What is expected: What is the number of lines in the listing that contain "univesp"? Give that number only.

[Opening Data provided section]

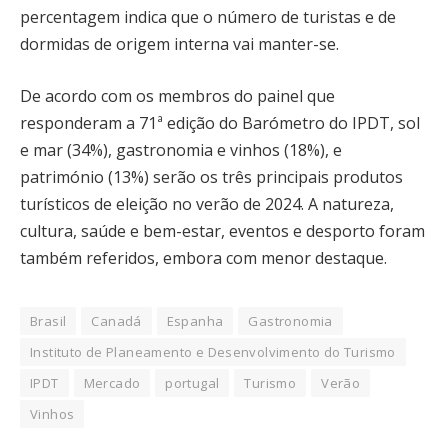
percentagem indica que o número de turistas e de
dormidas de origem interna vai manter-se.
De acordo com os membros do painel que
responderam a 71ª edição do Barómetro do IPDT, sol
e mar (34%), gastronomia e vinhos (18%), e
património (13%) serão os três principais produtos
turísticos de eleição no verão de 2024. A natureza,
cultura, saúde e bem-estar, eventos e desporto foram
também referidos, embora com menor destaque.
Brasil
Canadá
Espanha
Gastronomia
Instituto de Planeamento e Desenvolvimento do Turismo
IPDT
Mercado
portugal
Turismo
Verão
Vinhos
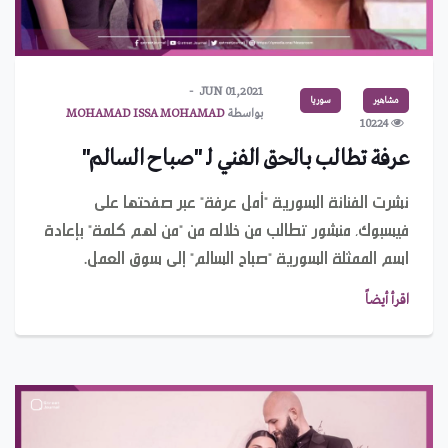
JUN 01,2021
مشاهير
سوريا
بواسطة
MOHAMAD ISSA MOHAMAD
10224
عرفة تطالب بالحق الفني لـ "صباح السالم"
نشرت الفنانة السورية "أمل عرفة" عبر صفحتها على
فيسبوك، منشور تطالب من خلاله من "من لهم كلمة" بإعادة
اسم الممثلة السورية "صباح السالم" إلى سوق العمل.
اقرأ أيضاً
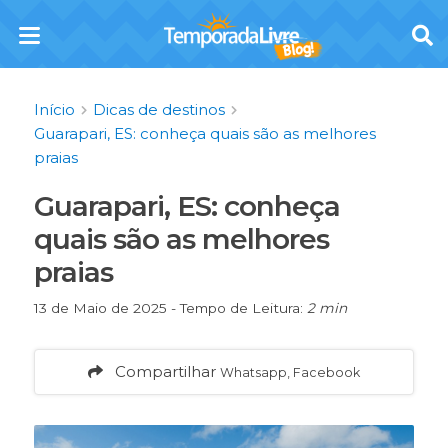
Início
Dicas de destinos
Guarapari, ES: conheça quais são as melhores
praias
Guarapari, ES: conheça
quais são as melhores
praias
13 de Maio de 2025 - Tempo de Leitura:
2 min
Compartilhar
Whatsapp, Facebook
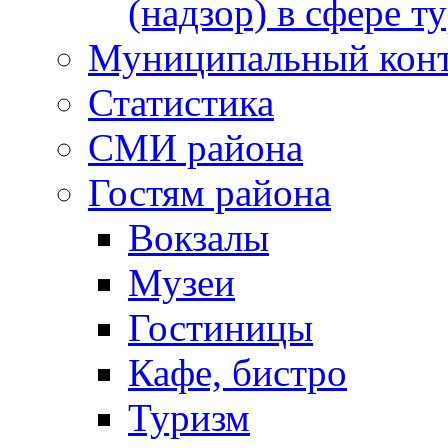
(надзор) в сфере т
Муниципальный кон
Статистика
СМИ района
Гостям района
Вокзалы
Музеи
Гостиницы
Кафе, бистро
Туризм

[Closing Data provided section]
[Opening Data provided section]

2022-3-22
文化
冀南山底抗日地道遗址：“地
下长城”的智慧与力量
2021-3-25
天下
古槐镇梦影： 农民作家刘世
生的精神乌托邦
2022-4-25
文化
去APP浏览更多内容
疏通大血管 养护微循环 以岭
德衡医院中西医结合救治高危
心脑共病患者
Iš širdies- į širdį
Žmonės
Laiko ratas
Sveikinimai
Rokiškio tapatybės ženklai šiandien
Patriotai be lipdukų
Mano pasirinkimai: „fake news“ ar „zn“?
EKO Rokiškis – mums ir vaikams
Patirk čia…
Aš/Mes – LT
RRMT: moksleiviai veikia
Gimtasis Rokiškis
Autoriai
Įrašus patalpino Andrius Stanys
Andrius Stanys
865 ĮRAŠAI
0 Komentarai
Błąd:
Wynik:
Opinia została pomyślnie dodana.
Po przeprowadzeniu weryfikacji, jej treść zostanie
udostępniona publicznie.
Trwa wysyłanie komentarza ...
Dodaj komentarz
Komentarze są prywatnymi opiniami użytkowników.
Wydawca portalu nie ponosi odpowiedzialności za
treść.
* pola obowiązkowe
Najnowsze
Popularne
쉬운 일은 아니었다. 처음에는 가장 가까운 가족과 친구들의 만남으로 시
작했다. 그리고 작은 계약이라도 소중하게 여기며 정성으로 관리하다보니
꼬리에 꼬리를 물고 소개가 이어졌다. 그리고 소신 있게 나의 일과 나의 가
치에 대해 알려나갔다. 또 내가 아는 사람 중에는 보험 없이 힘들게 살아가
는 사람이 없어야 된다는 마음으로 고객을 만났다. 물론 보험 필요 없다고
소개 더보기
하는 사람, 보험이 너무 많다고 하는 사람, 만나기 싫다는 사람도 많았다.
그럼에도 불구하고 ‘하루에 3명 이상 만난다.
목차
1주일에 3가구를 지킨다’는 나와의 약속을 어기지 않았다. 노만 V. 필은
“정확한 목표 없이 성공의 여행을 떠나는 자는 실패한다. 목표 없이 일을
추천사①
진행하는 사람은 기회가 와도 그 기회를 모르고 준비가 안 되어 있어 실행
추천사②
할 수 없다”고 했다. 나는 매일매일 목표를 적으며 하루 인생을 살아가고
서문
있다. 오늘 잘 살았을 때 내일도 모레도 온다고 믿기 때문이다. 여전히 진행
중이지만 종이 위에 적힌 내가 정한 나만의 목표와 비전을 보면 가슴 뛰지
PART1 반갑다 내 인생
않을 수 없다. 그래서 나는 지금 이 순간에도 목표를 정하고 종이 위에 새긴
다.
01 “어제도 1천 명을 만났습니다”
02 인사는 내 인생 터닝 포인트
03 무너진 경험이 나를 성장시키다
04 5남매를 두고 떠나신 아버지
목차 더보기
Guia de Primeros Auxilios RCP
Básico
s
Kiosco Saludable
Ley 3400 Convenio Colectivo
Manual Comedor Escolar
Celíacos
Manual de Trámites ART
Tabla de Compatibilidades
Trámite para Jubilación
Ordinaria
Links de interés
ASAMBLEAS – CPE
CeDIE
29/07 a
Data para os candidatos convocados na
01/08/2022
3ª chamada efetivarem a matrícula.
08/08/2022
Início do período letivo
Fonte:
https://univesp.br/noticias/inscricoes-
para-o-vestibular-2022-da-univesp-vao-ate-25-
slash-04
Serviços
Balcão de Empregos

[Closing Data provided section]

Your response: 2